(Stored data entries)
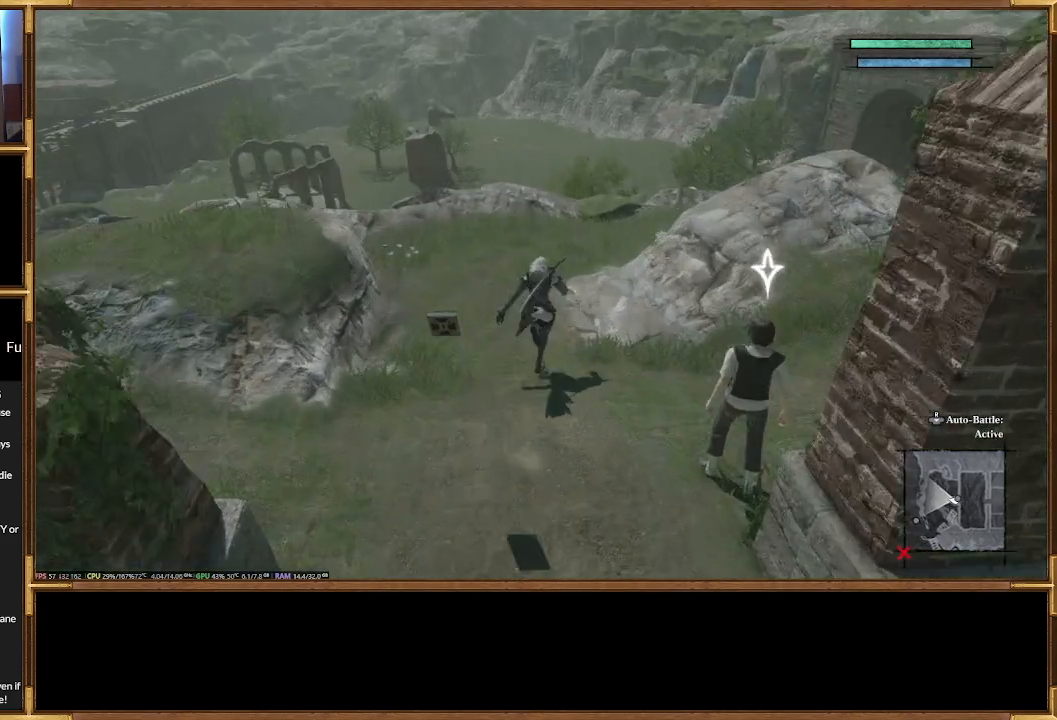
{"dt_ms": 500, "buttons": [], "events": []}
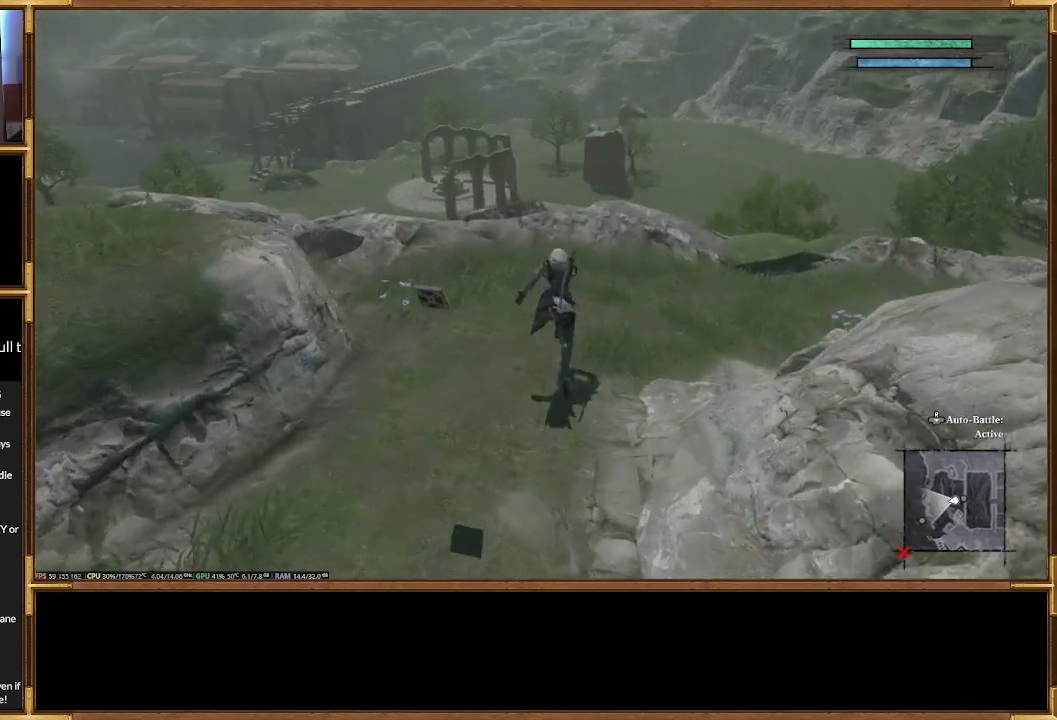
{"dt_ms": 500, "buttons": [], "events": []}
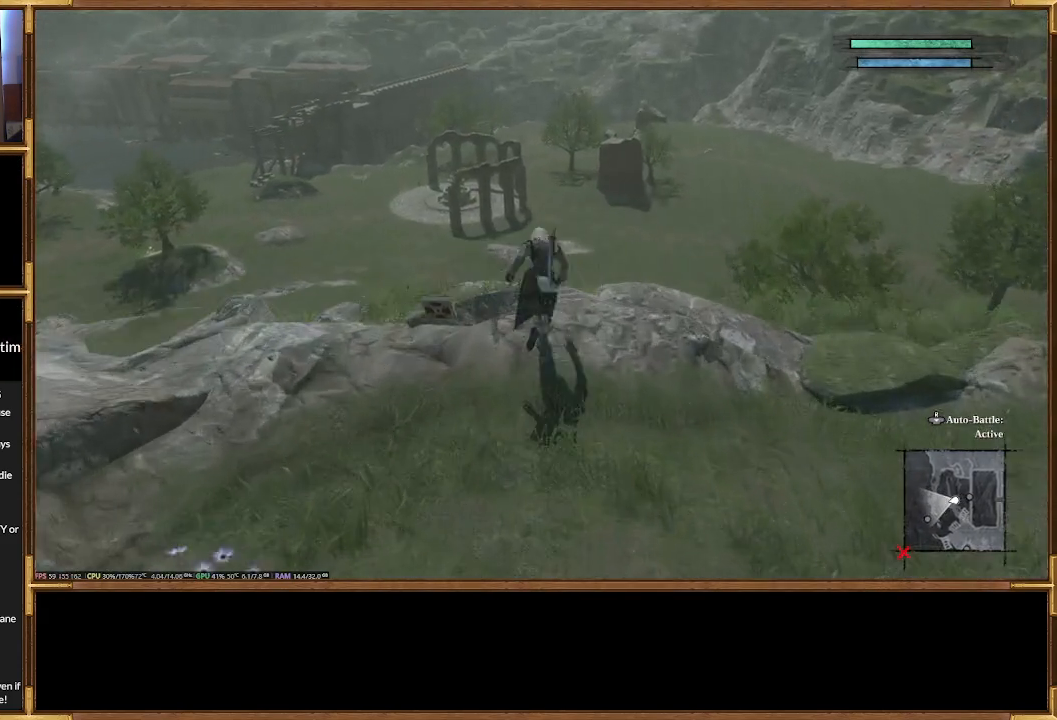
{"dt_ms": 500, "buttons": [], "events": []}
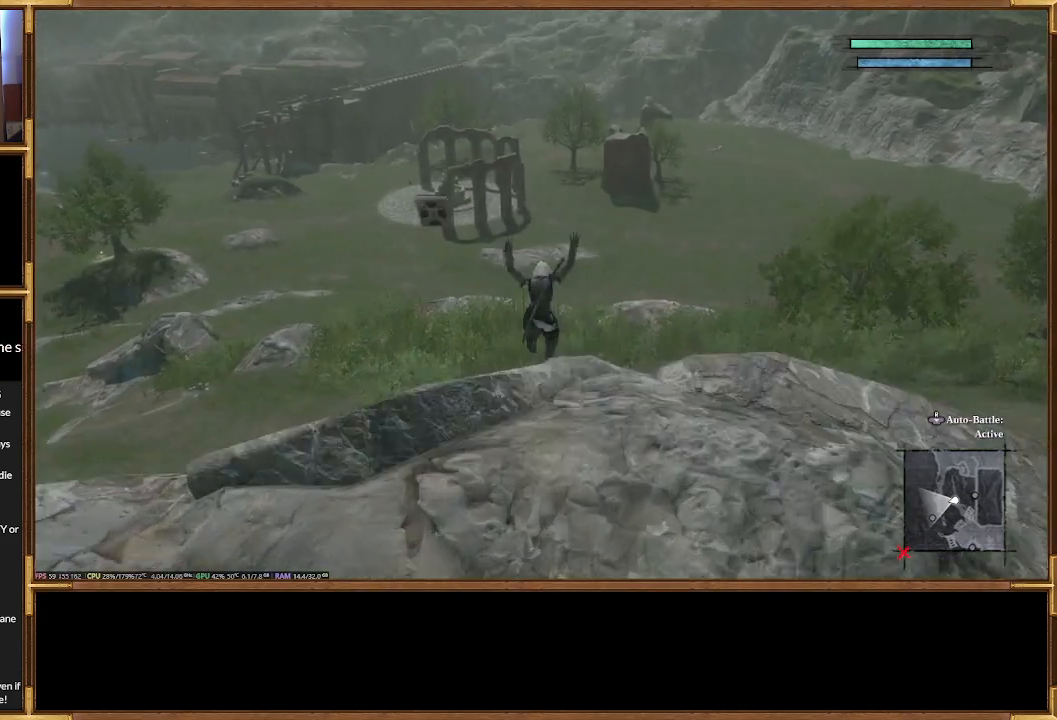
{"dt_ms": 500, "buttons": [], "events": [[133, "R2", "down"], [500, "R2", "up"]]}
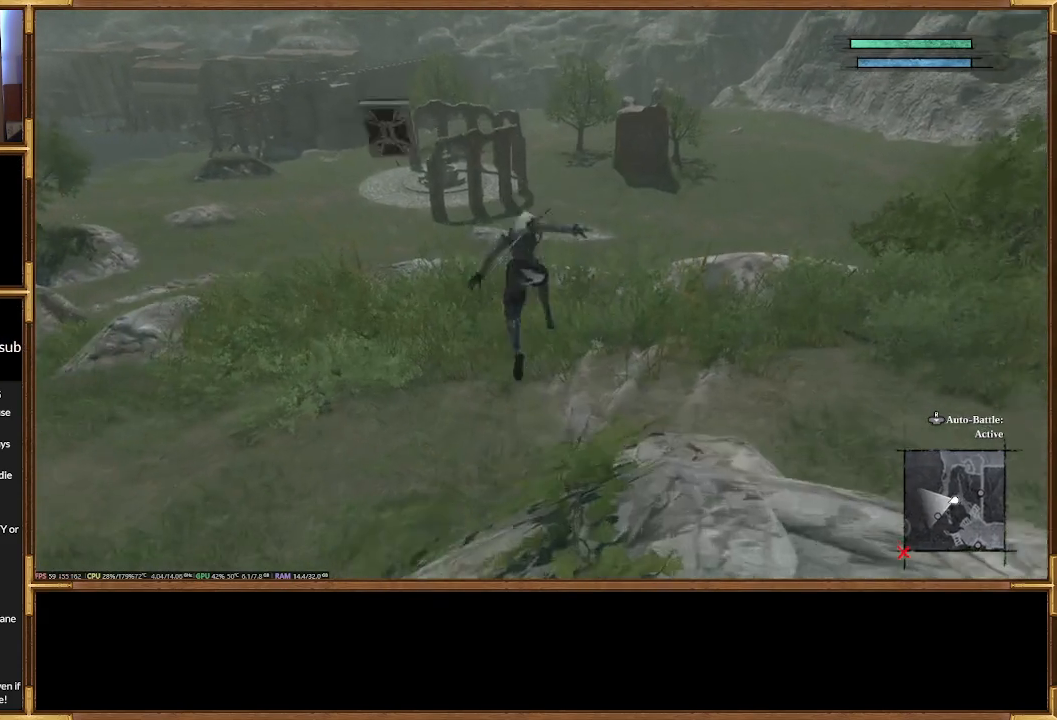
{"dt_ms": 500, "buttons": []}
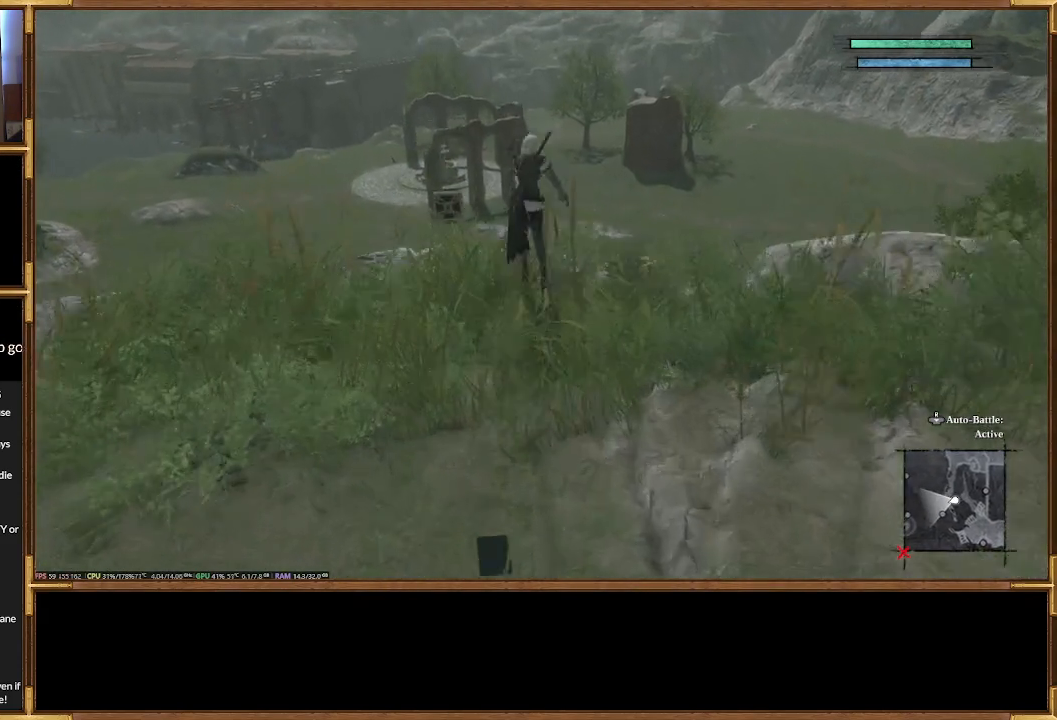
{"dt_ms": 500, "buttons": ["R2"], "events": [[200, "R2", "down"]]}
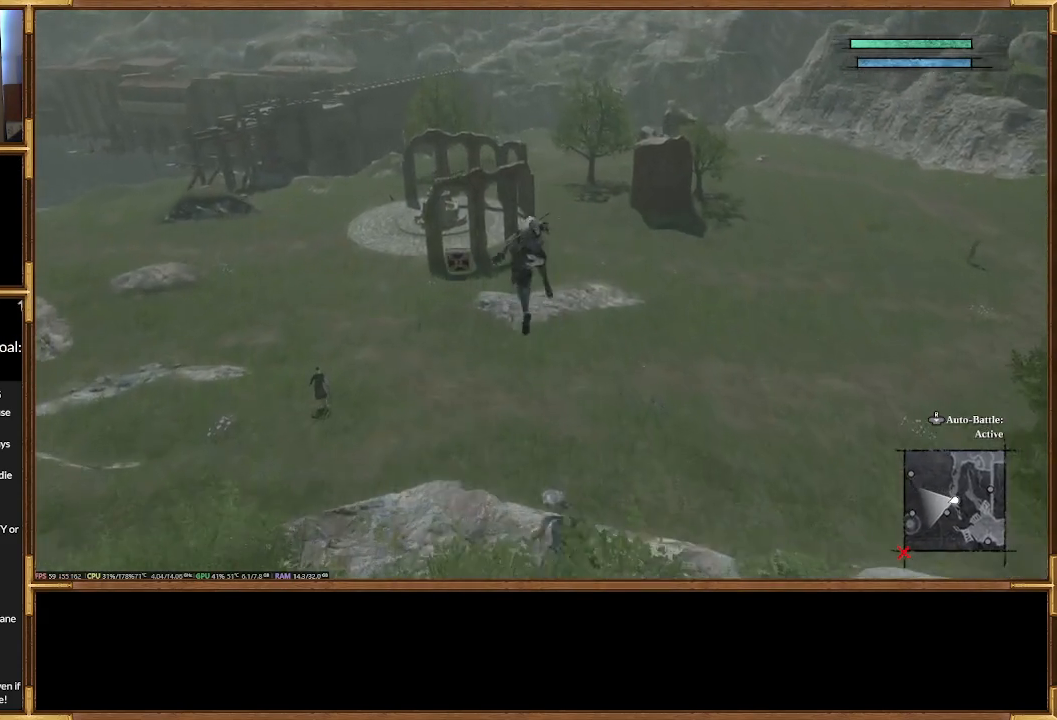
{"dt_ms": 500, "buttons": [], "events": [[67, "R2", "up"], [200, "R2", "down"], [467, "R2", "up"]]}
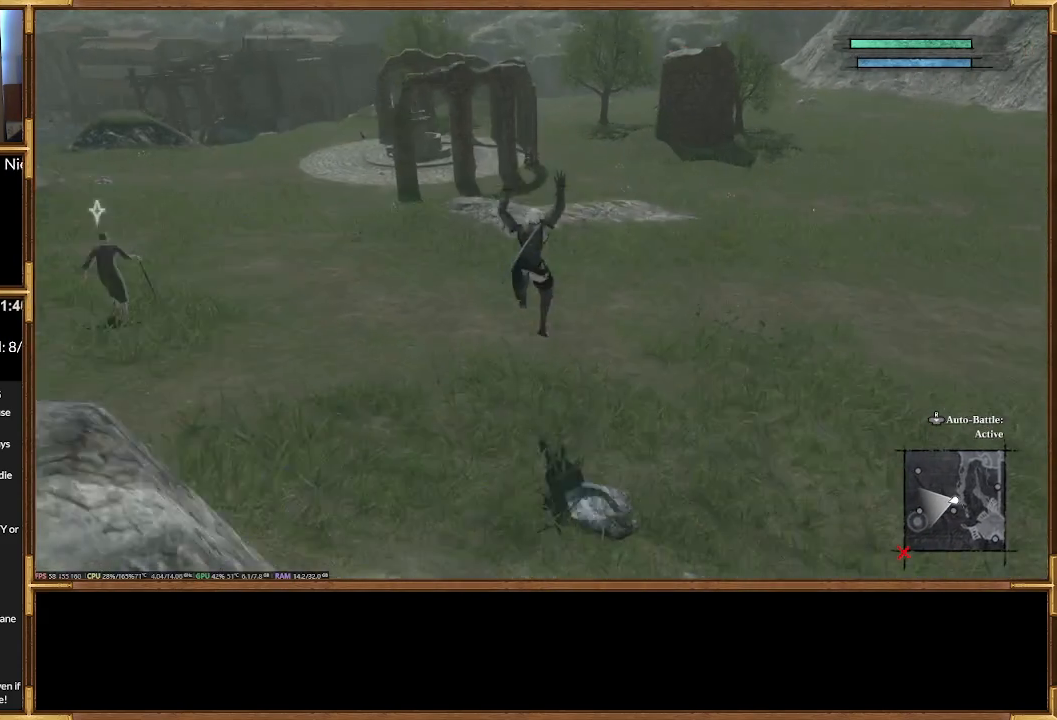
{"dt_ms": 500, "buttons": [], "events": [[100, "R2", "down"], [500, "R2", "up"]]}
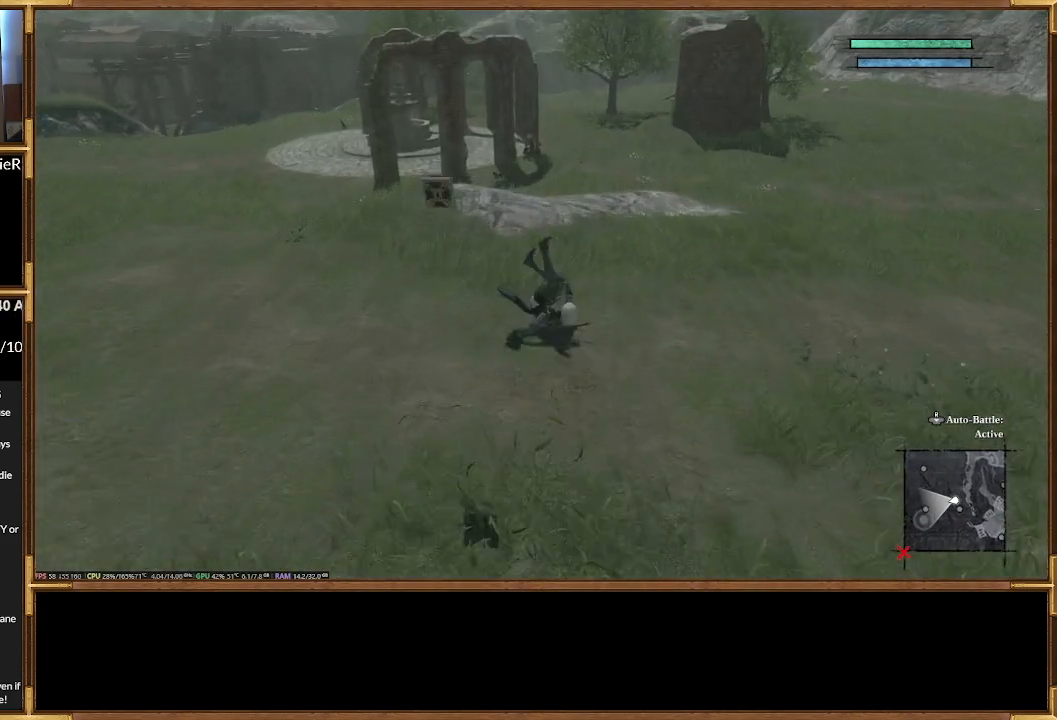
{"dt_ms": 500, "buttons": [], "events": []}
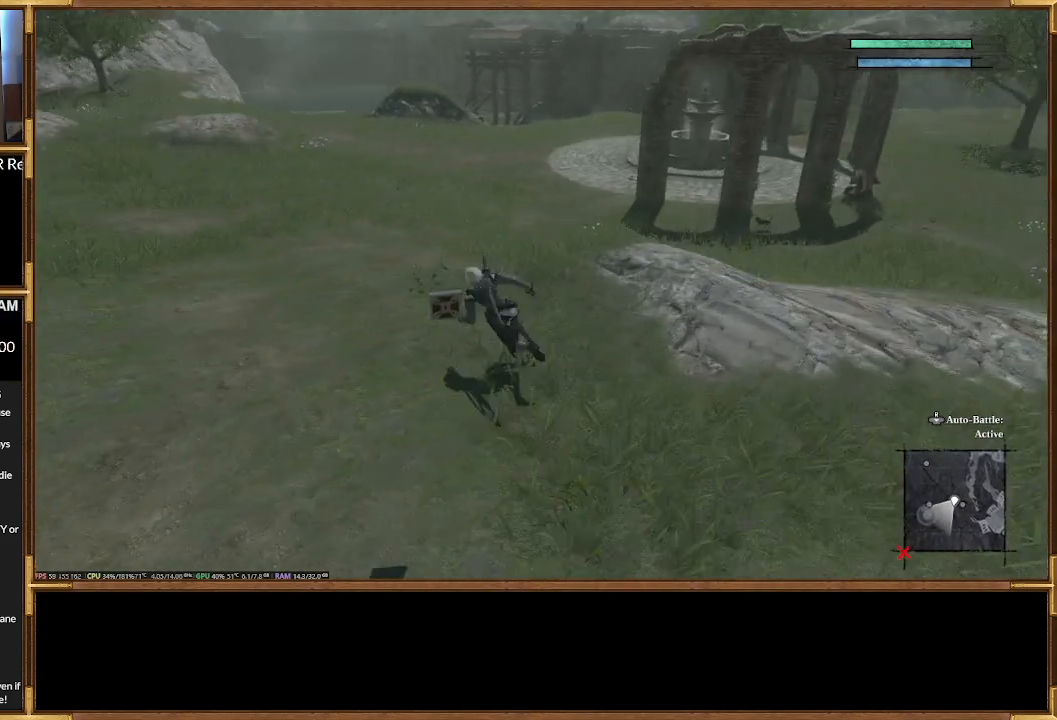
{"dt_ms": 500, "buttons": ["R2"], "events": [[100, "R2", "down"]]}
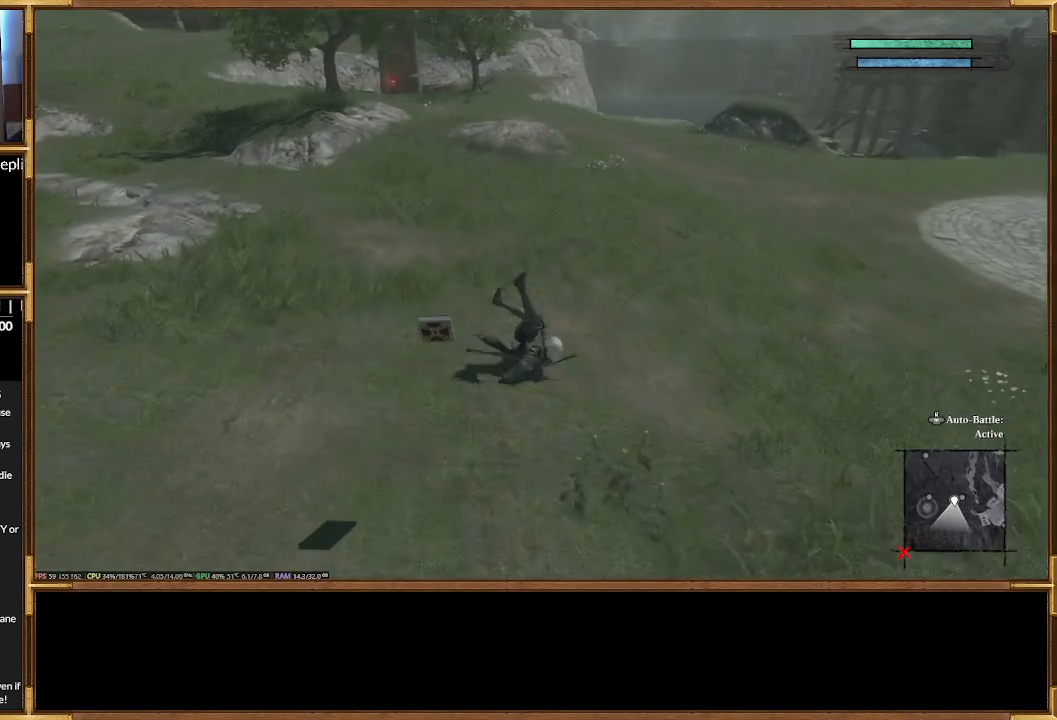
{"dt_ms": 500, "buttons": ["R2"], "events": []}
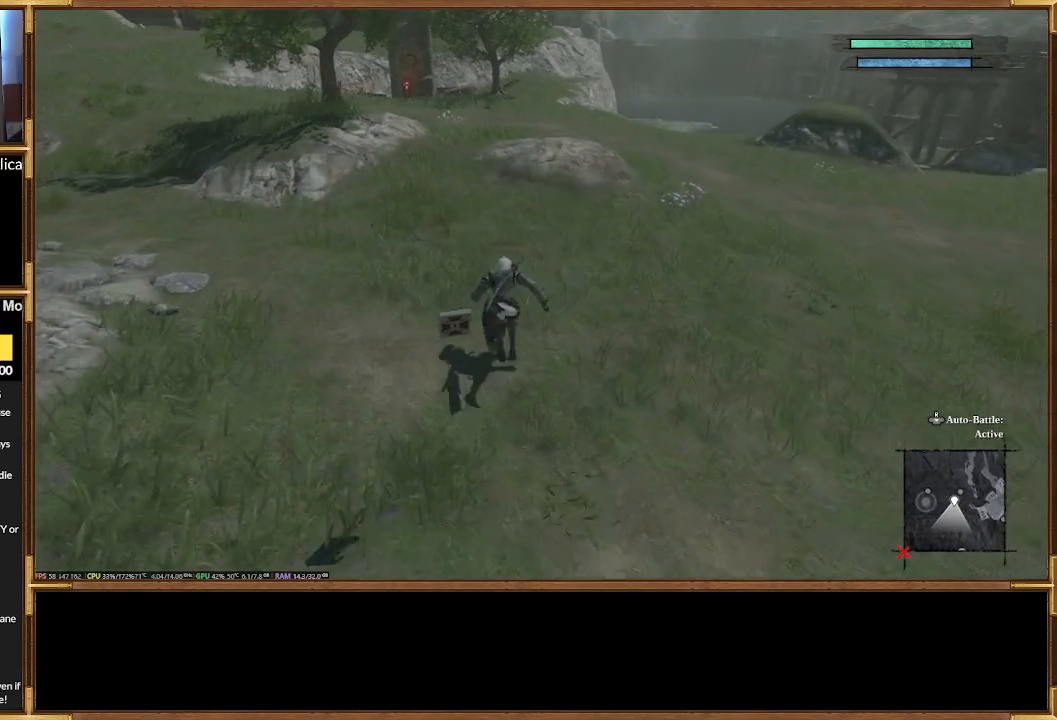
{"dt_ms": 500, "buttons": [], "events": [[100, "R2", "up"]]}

(Exercise brief): Answer with a single number: how many lines in the data above have the string "down" in them?

(Worked solution): 5